__SOURCE DATA__:
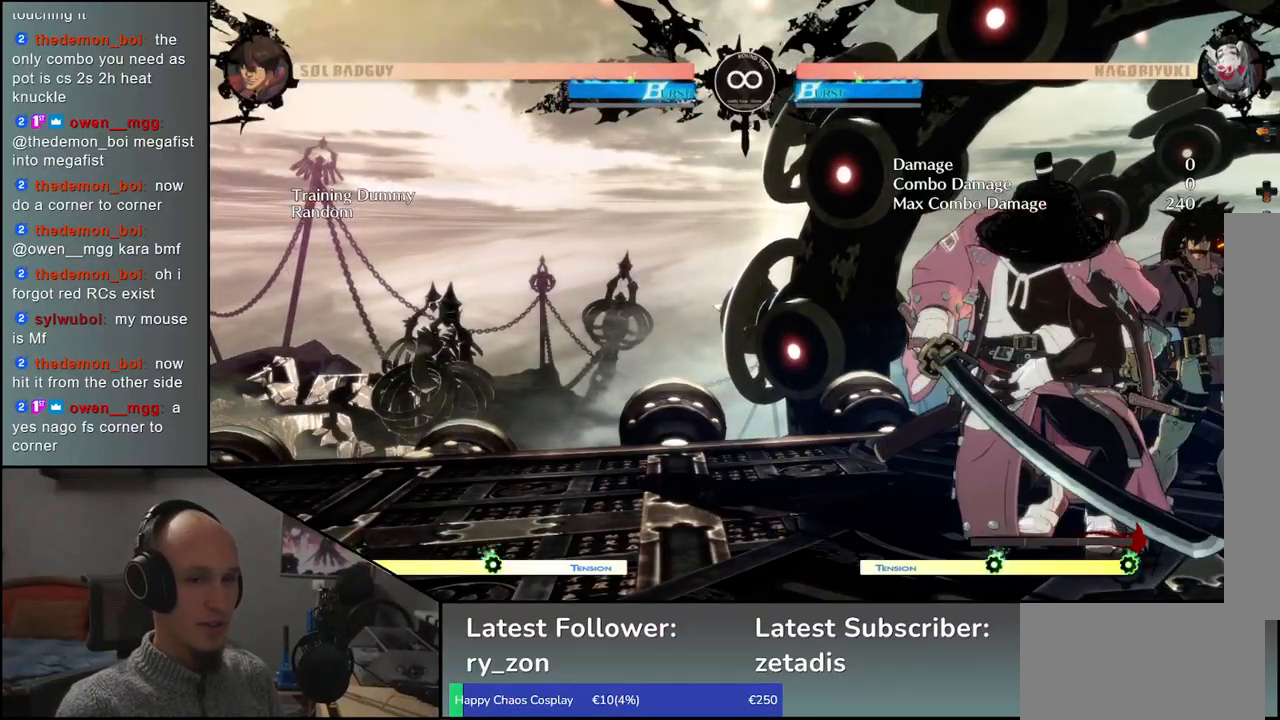
{"buttons": [], "left_stick": "center", "events": [[67, "SELECT", "down"], [167, "SELECT", "up"], [267, "left_stick", "center"]]}
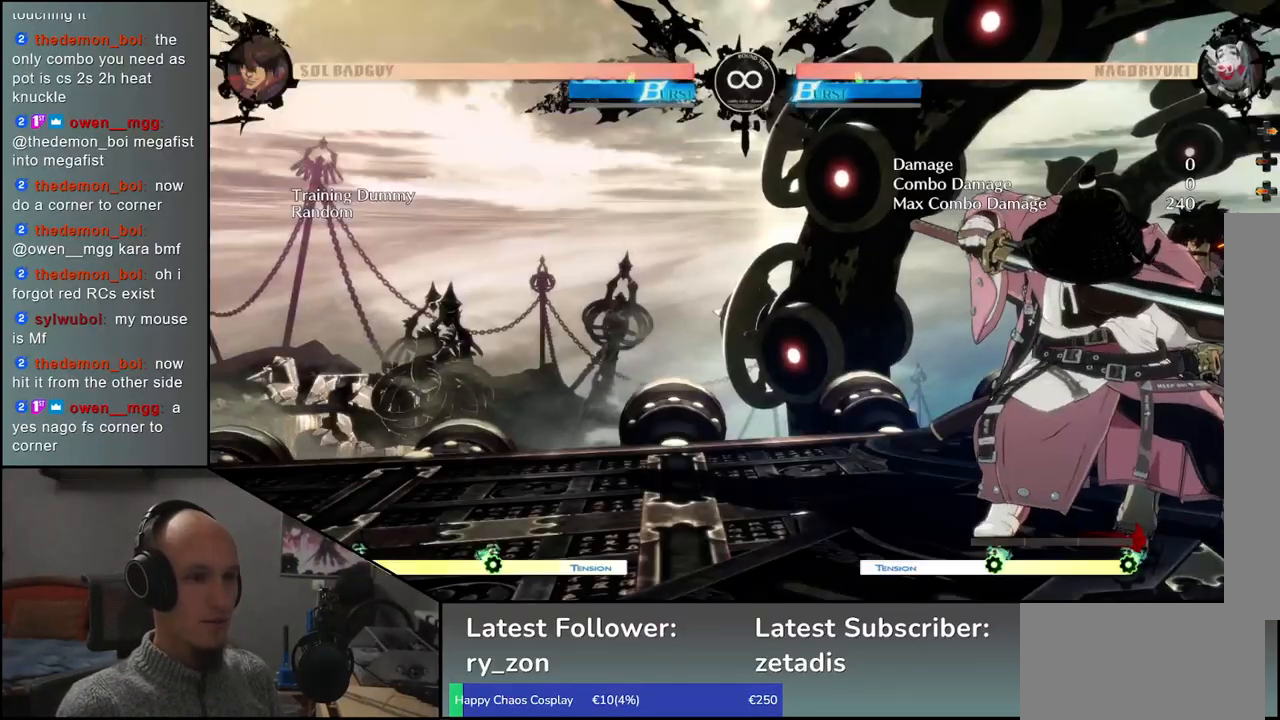
{"buttons": [], "left_stick": "center", "events": []}
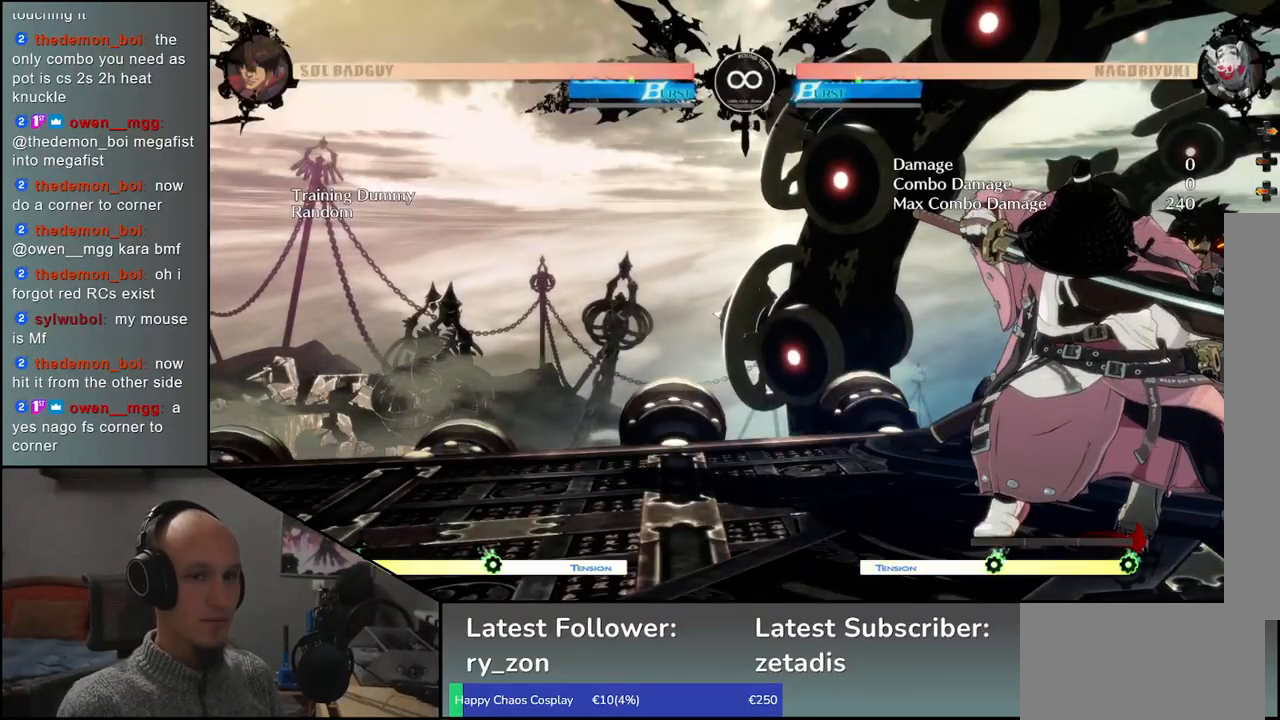
{"buttons": [], "left_stick": "right", "events": [[283, "left_stick", "right"], [383, "SELECT", "down"], [467, "SELECT", "up"]]}
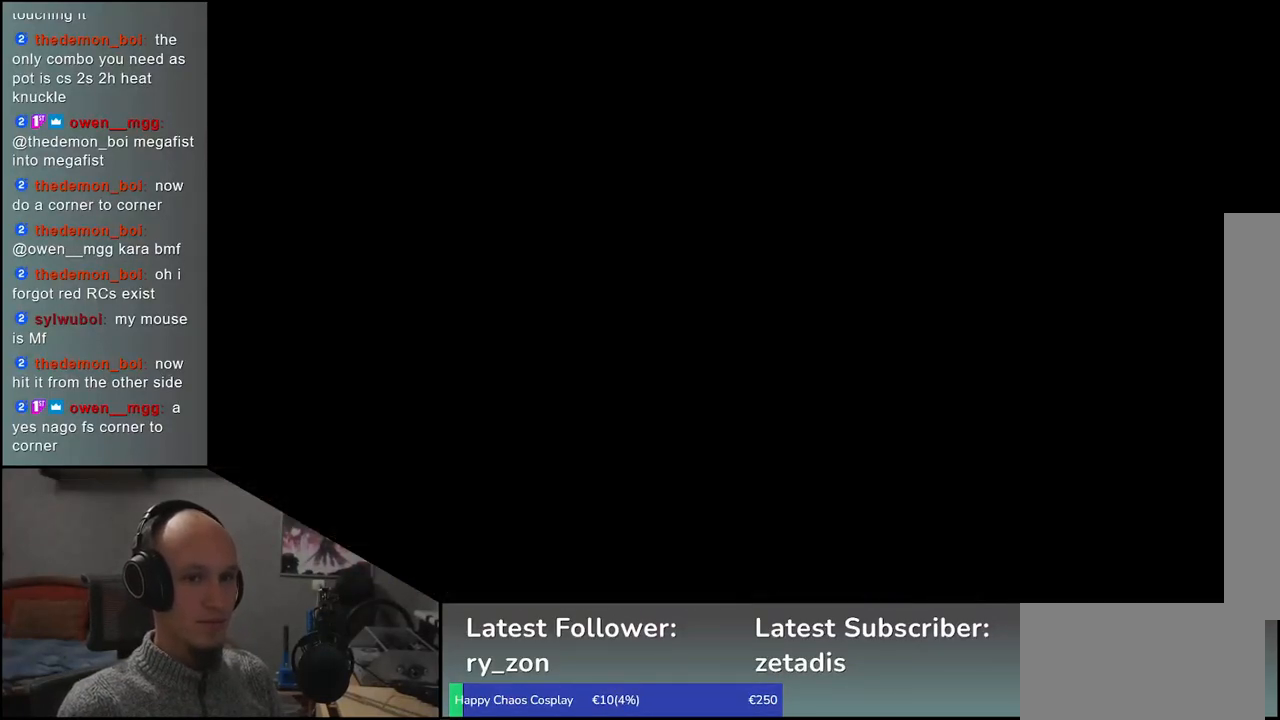
{"buttons": [], "left_stick": "center", "events": [[33, "left_stick", "center"]]}
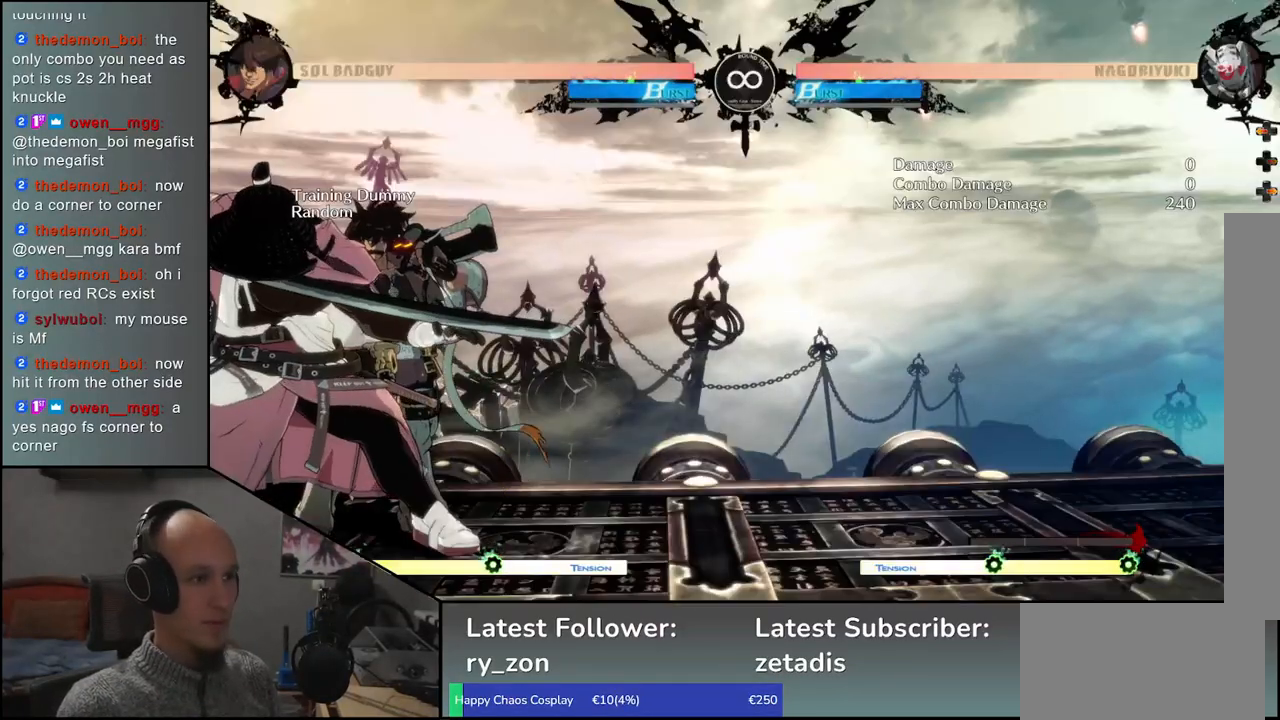
{"buttons": [], "left_stick": "center", "events": []}
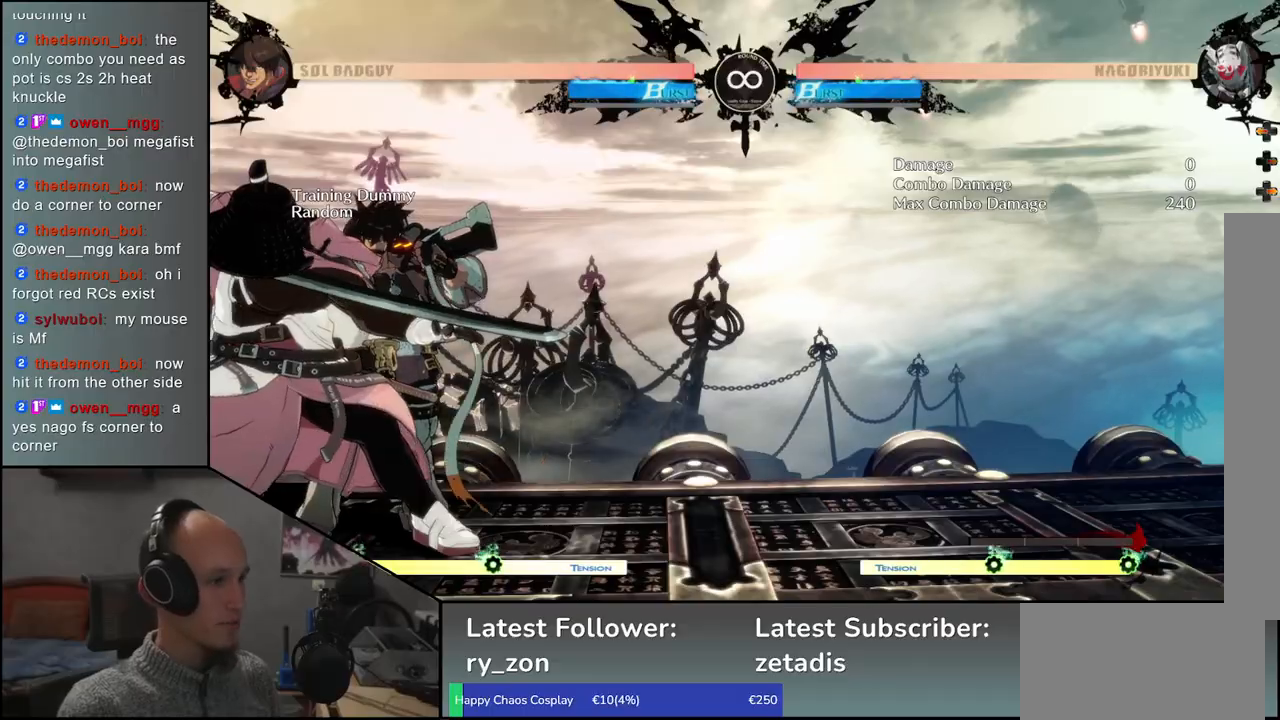
{"buttons": ["R1"], "left_stick": "center", "events": [[233, "R1", "down"], [317, "R1", "up"], [450, "R1", "down"]]}
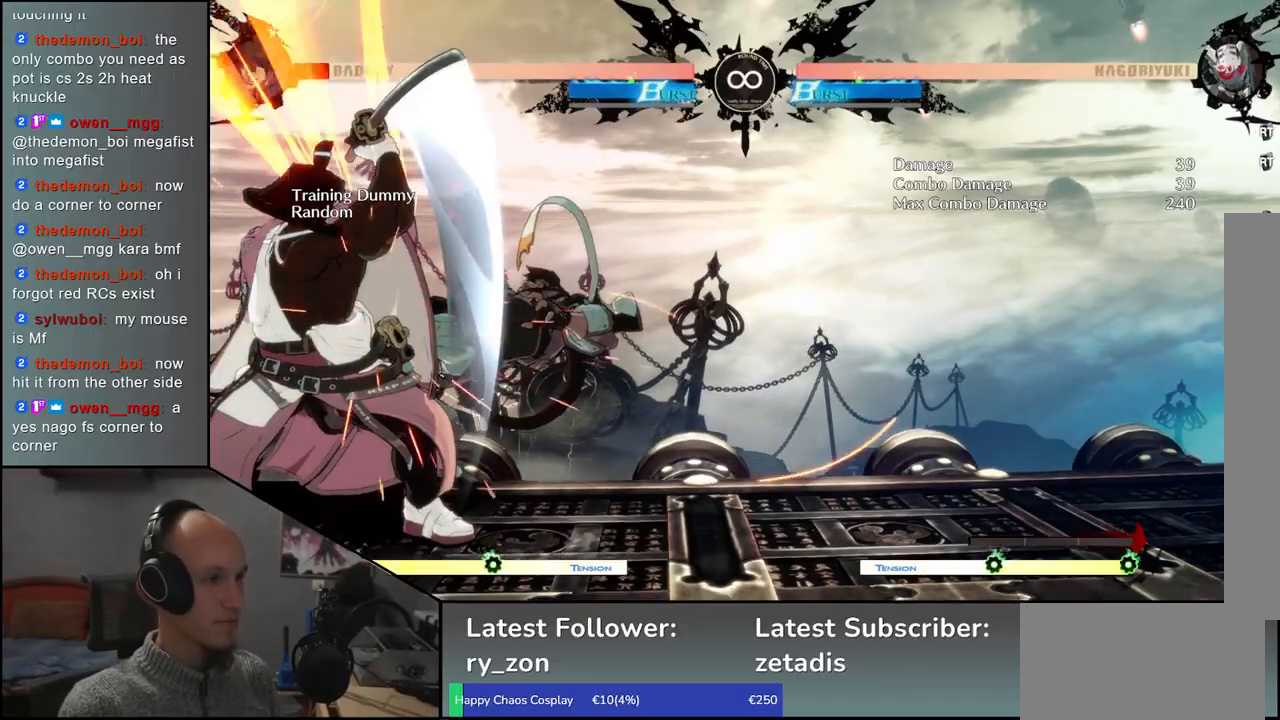
{"buttons": [], "left_stick": "center", "events": [[33, "R1", "up"], [150, "R1", "down"], [250, "R1", "up"], [350, "R1", "down"], [450, "R1", "up"]]}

__WORK TO COMPLETE__: Please copy out every line of the preceding listing that carries "SELECT".

__YOUR RESPONSE__:
{"buttons": [], "left_stick": "center", "events": [[67, "SELECT", "down"], [167, "SELECT", "up"], [267, "left_stick", "center"]]}
{"buttons": [], "left_stick": "right", "events": [[283, "left_stick", "right"], [383, "SELECT", "down"], [467, "SELECT", "up"]]}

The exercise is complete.